Thu, September 5, 8:00 to 9:30am, Loews Philadelphia Hotel, Washington B

Abstract

Climate change is forcing many urban water supply systems to adapt to relatively slow-moving, yet permanent changes in environmental conditions, while simultaneously responding to increasingly frequent and punctuated extreme events. Both types of changes threaten system performance, albeit on different timescales and with different levels of intensity, adding new complexity to urban water management. While the need to augment built infrastructure to cope with changing conditions is well-recognized, a growing body of social research highlights the critical importance of institutions and policy designs that can promote resilience by being proactive and providing greater response diversity. Critically, however, some systems appear better positioned to take on this task than others.
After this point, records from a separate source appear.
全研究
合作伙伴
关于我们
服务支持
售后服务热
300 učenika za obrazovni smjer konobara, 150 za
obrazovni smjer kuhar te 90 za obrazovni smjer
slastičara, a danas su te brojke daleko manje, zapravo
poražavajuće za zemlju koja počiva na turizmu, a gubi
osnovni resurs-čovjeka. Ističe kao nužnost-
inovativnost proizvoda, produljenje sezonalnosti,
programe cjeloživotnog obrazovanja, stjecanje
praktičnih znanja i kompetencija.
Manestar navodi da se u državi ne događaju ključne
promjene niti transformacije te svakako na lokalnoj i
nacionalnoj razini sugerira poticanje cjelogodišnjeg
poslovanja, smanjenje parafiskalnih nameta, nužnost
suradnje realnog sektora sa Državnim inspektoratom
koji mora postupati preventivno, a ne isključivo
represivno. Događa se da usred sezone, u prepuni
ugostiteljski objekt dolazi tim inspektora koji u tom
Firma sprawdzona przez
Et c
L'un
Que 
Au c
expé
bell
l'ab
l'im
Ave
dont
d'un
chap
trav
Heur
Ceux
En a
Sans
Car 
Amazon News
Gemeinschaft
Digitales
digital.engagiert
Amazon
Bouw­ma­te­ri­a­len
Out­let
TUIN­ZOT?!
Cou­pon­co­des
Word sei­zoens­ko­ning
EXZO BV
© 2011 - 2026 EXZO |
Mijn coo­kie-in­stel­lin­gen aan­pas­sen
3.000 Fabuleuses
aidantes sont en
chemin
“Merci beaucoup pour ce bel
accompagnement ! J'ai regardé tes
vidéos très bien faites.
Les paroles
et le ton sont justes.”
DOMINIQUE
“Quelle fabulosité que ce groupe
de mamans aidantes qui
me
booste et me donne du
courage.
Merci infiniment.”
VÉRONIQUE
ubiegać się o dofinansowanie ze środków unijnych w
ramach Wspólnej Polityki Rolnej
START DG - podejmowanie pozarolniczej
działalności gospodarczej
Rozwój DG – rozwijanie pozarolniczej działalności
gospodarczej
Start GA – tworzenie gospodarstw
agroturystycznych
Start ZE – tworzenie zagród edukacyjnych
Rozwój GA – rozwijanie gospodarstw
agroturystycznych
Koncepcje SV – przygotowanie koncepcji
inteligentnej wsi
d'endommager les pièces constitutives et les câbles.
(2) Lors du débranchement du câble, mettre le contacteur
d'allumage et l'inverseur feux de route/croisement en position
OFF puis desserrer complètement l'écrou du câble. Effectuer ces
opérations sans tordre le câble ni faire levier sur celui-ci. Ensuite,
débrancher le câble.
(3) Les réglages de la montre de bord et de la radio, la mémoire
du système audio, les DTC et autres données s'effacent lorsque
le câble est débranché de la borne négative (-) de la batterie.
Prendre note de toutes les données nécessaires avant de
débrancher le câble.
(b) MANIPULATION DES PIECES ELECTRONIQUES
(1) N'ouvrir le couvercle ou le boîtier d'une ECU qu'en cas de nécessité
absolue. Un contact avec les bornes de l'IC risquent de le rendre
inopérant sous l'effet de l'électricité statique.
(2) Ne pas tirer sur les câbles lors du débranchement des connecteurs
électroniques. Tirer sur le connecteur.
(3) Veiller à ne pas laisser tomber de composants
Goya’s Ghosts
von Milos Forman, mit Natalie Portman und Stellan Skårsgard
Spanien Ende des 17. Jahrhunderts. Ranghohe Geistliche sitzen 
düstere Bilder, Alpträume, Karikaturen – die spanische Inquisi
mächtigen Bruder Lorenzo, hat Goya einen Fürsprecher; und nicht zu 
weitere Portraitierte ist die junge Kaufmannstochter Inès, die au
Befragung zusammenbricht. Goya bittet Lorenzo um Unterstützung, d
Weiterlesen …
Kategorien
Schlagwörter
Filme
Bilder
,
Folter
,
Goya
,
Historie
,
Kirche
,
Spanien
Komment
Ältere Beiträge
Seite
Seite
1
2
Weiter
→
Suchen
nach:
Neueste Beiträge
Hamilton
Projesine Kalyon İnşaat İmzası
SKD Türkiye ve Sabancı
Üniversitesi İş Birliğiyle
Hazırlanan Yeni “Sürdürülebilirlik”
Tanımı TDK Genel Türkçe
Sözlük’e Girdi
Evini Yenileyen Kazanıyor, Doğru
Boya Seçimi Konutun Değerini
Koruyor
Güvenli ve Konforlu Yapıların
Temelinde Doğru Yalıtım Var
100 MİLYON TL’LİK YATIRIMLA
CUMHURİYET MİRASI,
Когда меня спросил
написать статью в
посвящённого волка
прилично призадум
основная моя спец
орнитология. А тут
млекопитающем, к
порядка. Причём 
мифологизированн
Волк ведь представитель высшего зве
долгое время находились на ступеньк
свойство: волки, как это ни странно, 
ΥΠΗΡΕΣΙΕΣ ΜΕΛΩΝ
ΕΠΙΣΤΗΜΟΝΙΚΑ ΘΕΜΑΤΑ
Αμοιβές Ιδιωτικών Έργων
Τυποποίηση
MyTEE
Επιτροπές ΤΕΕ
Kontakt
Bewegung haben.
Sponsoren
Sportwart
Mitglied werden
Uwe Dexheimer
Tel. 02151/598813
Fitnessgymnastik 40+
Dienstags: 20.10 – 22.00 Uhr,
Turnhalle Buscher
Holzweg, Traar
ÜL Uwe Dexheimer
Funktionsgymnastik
This study integrates theories of cognition and collective action to examine how policymakers address chaotic problems like the climate crisis through policy design. Situated within the Coupled Infrastructure Systems (CIS) framework, we ask: What characteristics of urban water management institutions enable or constrain the design of proactive policies to enhance climate resilience? To answer this question, we analyze how the institutional configurations of two urban water governance systems in California shape perceptions of risk and the selection of climate policy instruments. First, we use the Institutional Grammar Tool to map their formal, multilevel institutional arrangements. We then trace their climate policy design processes over a 20-year period, using a range of hydrological, administrative, media, interview and institutional data, to understand if and how institutional arrangements motivate 1) more accurate collective processing of future threats, and 2) the selection of a broader array of policy tools which enhances response diversity. This allows for a rigorous comparison of climate resilience policy design efforts in two similarly situated but institutionally distinct systems. The findings provide new insight into how institutional arrangements shape policy design efforts and suggest ways such arrangements may be altered to better enable the development of policies that promote resilience in the face of environmental uncertainty.